Se è vero che per ogni cristiano il servizio si lega al battesimo e fiorisce a partire dal battesimo, ancor più ciò è vero per chi – come Gaetano – ha ricevuto l’ordinazione diaconale, attraverso la quale si diventa conformi a Cristo “servo”. Così il diacono, ricevendo il sacramento dell’ordine nel primo grado, è nella Chiesa come segno di Cristo “servo” del Padre e dei fratelli per ricordare che il servizio – per il diacono divenuto ministero – non è solo virtù ma appartiene alla struttura stessa della Chiesa. Il diacono poi è unito in modo particolare e personale al Vescovo in quel servizio in cui anche l’episcopato deve contraddistinguersi.

Il momento del commiato è soprattutto un momento di preghiera, ma è importante ricordare, di volta in volta, le vocazioni di chi viene consegnato dalla Chiesa al Padre. Se è vero che esistono tante vocazioni ed ognuno ha la sua, è altrettanto vero che tutte le vocazioni – “altre” e diverse dalla mia – interpellano sempre la mia vocazione. E allora come vescovo, come presbiteri, come religiosi e religiose, come laici, dobbiamo oggi lasciarci interpellare dalla vocazione, dal ministero e dal servizio del diacono, soprattutto quando ci troviamo di fronte a chi ha vissuto con fedeltà questa sua missione nella Chiesa.

Per tanti anni, in questa comunità parrocchiale, il diacono Gaetano è stato fedele e assiduo animatore dei Gruppi d’ascolto della Parola che seguiva con zelo, coordinando l’attività dei vari animatori e curandone anche la formazione spirituale. La prima lettura di oggi (1Cor 15,51-57) ci ha restituito il cuore stesso della Parola di Dio che è Gesù Cristo, crocifisso e risorto, Colui che ci dona la vittoria e la salvezza.
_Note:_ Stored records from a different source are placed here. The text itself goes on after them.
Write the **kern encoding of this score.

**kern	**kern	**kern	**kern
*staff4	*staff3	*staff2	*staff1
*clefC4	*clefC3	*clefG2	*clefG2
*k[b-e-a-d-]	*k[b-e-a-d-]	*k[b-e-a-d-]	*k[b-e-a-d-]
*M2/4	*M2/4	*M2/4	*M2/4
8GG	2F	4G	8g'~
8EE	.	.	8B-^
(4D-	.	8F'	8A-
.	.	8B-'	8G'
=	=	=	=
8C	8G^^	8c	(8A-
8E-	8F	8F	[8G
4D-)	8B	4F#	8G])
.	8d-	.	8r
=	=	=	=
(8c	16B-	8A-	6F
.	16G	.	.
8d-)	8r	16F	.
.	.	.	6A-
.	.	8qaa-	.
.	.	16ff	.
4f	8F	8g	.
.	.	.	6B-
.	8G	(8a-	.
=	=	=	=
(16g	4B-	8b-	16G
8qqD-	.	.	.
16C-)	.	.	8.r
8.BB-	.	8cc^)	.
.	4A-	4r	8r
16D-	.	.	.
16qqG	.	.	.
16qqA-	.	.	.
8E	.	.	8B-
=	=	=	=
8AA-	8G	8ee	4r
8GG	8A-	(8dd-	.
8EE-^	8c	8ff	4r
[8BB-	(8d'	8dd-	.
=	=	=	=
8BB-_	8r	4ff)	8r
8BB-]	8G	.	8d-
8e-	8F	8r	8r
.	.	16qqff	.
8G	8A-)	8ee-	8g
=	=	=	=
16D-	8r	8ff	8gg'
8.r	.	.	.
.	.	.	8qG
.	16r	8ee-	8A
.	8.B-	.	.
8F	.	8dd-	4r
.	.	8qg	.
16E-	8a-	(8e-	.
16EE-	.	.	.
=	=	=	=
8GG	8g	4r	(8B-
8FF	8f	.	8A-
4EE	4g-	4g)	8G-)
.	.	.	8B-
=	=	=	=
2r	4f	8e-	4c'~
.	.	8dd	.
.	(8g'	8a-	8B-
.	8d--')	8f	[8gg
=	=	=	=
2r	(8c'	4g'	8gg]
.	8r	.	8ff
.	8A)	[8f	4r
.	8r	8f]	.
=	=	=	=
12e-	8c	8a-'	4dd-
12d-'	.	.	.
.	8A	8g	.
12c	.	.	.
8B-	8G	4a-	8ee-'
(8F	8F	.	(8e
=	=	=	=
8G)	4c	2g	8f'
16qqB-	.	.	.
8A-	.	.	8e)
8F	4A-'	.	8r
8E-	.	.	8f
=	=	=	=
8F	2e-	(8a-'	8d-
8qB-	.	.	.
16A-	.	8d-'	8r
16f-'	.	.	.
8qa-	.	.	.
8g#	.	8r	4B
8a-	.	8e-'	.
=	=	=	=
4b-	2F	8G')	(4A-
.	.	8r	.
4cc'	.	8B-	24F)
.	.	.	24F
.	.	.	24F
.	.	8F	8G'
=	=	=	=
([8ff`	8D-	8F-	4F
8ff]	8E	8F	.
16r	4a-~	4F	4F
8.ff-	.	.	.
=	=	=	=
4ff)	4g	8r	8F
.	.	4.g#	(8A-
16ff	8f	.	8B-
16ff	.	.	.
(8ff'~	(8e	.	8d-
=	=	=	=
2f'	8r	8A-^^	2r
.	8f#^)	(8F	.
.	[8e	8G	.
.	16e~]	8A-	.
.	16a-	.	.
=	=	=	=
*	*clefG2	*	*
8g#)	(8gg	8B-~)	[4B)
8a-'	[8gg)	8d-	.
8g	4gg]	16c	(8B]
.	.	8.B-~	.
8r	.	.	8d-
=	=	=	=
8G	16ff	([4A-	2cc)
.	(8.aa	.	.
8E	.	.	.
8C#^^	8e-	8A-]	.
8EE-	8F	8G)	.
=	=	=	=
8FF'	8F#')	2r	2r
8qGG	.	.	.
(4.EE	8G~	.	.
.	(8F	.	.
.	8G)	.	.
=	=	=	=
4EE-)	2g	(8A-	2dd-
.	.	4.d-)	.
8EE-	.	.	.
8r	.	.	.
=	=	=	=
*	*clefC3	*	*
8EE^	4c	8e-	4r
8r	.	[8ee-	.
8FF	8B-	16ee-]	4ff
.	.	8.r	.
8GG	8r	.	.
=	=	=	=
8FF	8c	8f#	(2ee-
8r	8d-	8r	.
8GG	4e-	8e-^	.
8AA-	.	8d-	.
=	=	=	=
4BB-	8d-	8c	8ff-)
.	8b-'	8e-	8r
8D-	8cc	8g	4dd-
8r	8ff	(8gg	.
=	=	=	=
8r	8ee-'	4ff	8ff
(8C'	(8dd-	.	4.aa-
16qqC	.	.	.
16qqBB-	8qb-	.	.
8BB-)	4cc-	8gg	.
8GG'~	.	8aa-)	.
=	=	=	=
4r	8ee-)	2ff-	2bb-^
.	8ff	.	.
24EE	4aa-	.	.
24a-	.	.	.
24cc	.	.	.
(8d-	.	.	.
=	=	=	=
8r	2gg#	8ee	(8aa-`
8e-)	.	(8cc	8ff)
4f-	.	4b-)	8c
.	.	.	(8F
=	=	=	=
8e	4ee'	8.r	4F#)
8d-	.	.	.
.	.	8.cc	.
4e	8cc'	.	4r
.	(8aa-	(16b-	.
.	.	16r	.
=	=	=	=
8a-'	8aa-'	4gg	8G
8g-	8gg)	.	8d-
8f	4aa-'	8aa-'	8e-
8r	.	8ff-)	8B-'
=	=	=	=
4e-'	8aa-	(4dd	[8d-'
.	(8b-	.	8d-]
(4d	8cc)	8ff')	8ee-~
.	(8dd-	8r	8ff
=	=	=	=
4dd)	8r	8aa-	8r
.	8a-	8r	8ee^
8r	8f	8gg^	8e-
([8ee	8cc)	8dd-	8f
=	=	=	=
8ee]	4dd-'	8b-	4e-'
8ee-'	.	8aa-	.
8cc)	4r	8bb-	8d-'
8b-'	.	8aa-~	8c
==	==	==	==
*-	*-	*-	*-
È Lui, infatti, il compimento pieno di quelle Scritture a cui Gaetano si è dedicato a lungo: “La morte è stata inghiottita nella vittoria. Dov’è, o morte, la tua vittoria? Dov’è, o morte, il tuo pungiglione? (…) Siano rese grazie a Dio, che ci dà la vittoria per mezzo del Signore nostro Gesù Cristo!” (1Cor 15,54-55.57).
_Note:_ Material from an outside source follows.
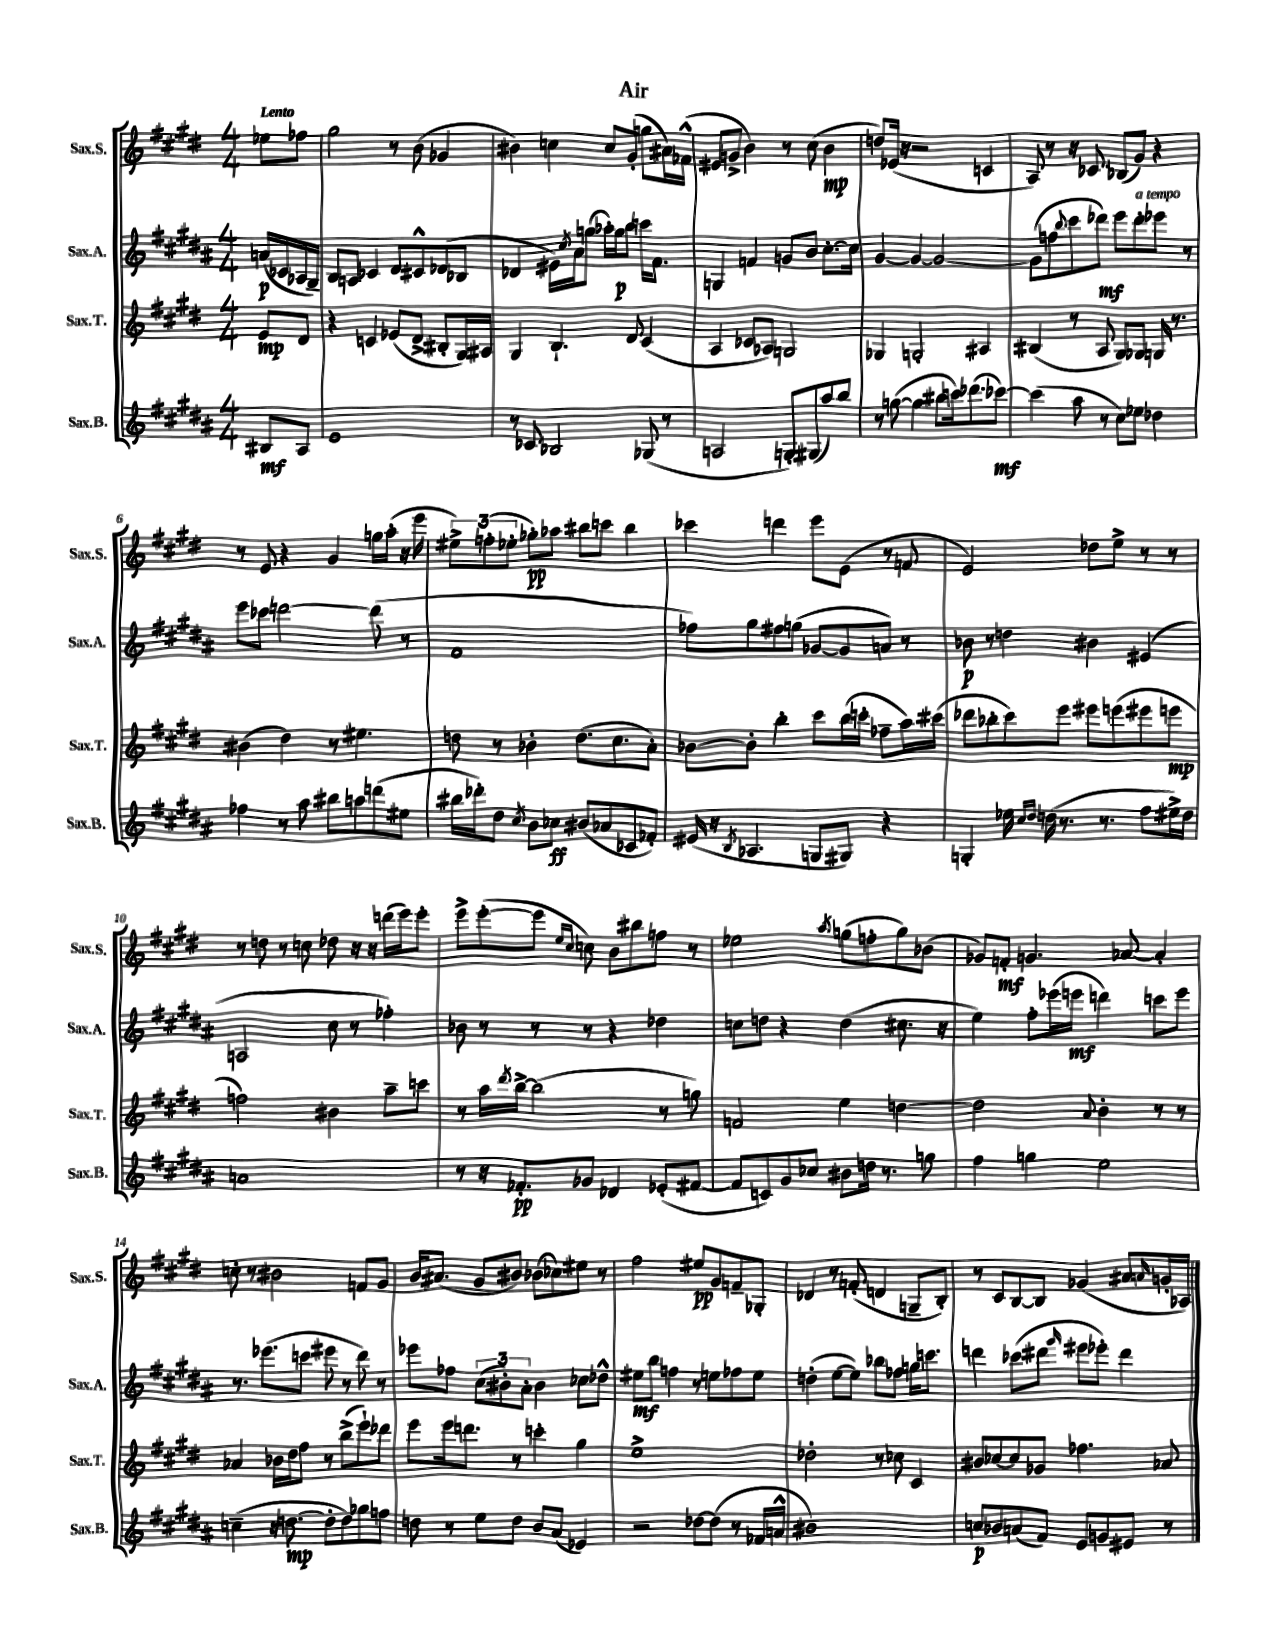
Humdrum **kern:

Mi è stato poi detto che Gaetano era assiduo, con gli altri diaconi e i sacerdoti, a guidare l’adorazione eucaristica nella chiesa di S. Girolamo. Se vogliamo arrivare a comunità che celebrano bene, dobbiamo riscoprire l’adorazione e quando si celebra bene emerge la necessità di continuare nell’adorazione il momento celebrativo.

La Parola di Dio da ascoltare e proclamare e che diventa sacramento, l’Eucaristia da distribuire (è uno dei compiti del diacono), adorare e “vivere” sono fonti e riferimenti irrinunciabili per ogni cristiano e per il diacono in modo del tutto particolare, insieme alla fedeltà all’adorazione che aiuta a rendere il Signore l’Unico Necessario nella nostra vita, Colui che guida per “il giusto cammino”.

Nutriamo, quindi, fiducia in Lui sempre, secondo le parole del salmo 22 che oggi abbiamo ascoltato: “…non temo alcun male, perché tu sei con me. Il tuo bastone e il tuo vincastro mi danno sicurezza… Ungi di olio il mio capo; il mio calice trabocca. Sì, bontà e fedeltà mi saranno compagne tutti i giorni della mia vita, abiterò ancora nella casa del Signore per lunghi giorni“ (vv. 4-6).

Mi piace ricordare infine che Gaetano, originario della provincia di Salerno, era devotissimo alla Madonna di Pompei e molto fedele alla periodica recita della Supplica.

Mentre rinnovo le condoglianze ai familiari, ai diaconi e a coloro che l’hanno conosciuto, assicuro la mia preghiera e, come Chiesa, affidiamo il diacono Gaetano all’intercessione di Colei che è “Madre nostra, nostra Avvocata, nostra speranza. E noi, gementi, stendiamo a te le mani supplichevoli, gridando: Misericordia! Misericordia per tutti, o Madre di Misericordia! (…) E noi confidiamo – continua la Supplica – pienamente in te, ci abbandoniamo come deboli figli tra le braccia della più tenera fra le madri, e, oggi stesso, da te aspettiamo le sospirate grazie (…) Concedi a tutti noi l’amore tuo costante e in modo speciale la materna benedizione (…) Tu ci sarai conforto nell’ora di agonia, a te l’ultimo bacio della vita che si spegne. E l’ultimo accento delle nostre labbra sarà il nome tuo soave, o Regina del Rosario di Pompei, o Madre nostra cara, o Rifugio dei peccatori, o Sovrana consolatrice dei mesti. Sii ovunque benedetta, oggi e sempre, in terra e in cielo”.

Che questa invocazione, così cara al nostro diacono Gaetano, possa avere riscontro e realizzarsi oggi per lui!